Vocalizations: An eagle’s call is quite distinctive, ranging from a short staccato note, a whining call, and a high pitched scream of descending notes. Vocalizations serve several purposes including greeting, solicitation, territorial defense, threat, and begging calls for food (juveniles).

Longevity: Eagles can live in the wild from 15-25 years and up to 38 years in capitivity. Eagles follow a pattern typical of raptors, with lower juvenile survival followed by increasing survival into adulthood.

Diet: Eagles are opportunistic scavengers with a prey base that includes fish, squirrels, wading birds, ducks and road-killed animals called carrion. Fish is also pirated from Ospreys in spectacular aerial acrobatics.

THREATS and TERRITORIAL FIGHTS

Threats: The bald eagle has no natural predators. Their biggest enemy is humans. Causes of bald eagle mortality include collisions with cars and power lines, electrocution, gunshot wounds and poisoning. Lead is highly toxic and a preventable cause of death if bullets/shot and fishing weights were converted to non-lead material. http://www.biologicaldiversity.org/campaigns/get_the_lead_out/ Eagles may also succumb to avian pox, mosquito borne illnesses and food contamination. Loss of nesting and foraging habitat through urban development seriously jeopardizes nesting success for eagles in Florida. These birds are strongly territorial, particularly during nesting season, and are known to engage in battles over nesting habitats, causing injury and even death. In the last decade, Florida has seen an increase in eagle mortality and injury due to territorial fights.

Territorial Fights: Although eagles are highly social during the non-nesting season, intraspecies fighting with aggressive aerial territory battles can occur among eagles throughout the nesting season. Territorial defense behavior includes:

Threat Vocalization: One or both adults will emit a high pitched scream, often repeatedly, at the trespassing eagle.

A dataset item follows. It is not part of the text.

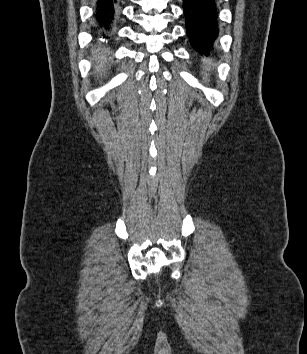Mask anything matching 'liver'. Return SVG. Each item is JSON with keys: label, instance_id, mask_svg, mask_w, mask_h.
I'll use <instances>...</instances> for the list:
<instances>
[{"label": "liver", "instance_id": "1", "mask_svg": "<svg viewBox=\"0 0 307 354\" xmlns=\"http://www.w3.org/2000/svg\"><path fill=\"white\" fill-rule=\"evenodd\" d=\"M96 53H98V58L96 57L95 60L98 61V63L100 64L99 67L96 69V71H100V68H103L104 67V60L105 58L103 57V54L102 52H100V48L96 51Z\"/></svg>", "mask_w": 307, "mask_h": 354}]
</instances>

Circling Display: The defenders will soar over the unwanted eagle until it leaves the area. Note: you may observe this display if an immature eagle in non-threatening plumage enters the nesting area.

Territorial Chase: This is one of the most common and potentially dangerous of all territorial displays. Territory defenders pursue the invader until he/she leaves the area or a fight ensues. This can be a fight to the death. The state of Florida has witnessed an upswing in eagle mortality/injury due to territorial disputes as habitat diminishes. Typically, talon wounds are inflicted on the legs, lower abdomen, chest and head areas, and in severe disputes, mortality occurs.

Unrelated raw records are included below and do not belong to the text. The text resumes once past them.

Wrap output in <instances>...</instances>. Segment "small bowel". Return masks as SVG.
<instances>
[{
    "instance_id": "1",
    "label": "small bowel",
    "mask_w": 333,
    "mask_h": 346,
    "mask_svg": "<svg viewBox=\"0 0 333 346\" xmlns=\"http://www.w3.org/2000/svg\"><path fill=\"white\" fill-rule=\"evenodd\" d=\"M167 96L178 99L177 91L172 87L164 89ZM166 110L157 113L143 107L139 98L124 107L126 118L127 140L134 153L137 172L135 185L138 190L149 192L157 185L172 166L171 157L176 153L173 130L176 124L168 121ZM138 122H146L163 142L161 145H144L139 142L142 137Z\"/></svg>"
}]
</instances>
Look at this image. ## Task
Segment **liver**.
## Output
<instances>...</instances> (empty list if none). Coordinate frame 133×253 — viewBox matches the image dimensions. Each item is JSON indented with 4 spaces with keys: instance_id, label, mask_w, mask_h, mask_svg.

When mature (age 4-5), eagles return to the vicinity of their original nest sites to breed. That is why there are concentrations of active nests located around large lakes throughout Florida. An area’s carrying capacity is reached when the habitat is saturated with eagles for the amount of food and nest sites that it can support. This causes a natural dispersal of birds into new areas for breeding, including historic ranges and non-traditional nest sites in urban areas.

Adult Plumage Sequence

  • 1  Year 1 Year The juvenile plumage is an overall brown color with few cream specs under the primaries and tail.
  • 1.5  Year 1.5 Year After the first year molt, the birds show more mottling than before and yellow color appears at the base of the beak.
  • 2.5 - 3 Year 2.5 - 3 Year At this age the crown (top of the head) turns smokey-gray and the iris color is light cream instead of dark brown. The overall plumage is highly mottled with light cream to white feathers.
  • 3 - 4Year 3 - 4Year This bird is approaching the third molting time. At this point most of the beak is covered in yellow and so is the coloring of the iris.
  • 4 - 5 Year 4 - 5 Year The bird now shows a white head with brown specs and the tail are mostly white with some light brown flecking near the base of the feathers. There is a well defined dark band at the tip of the tail feathers. At this age birds can be highly variable with some only showing the white heads, but still wearing a dark tail, or viceversa.
  • 4.5 - 5.5 Year 4.5 - 5.5 Year By now the bird has gone through the fourth molt and shows more of their definitive plumage (solid white head and tail).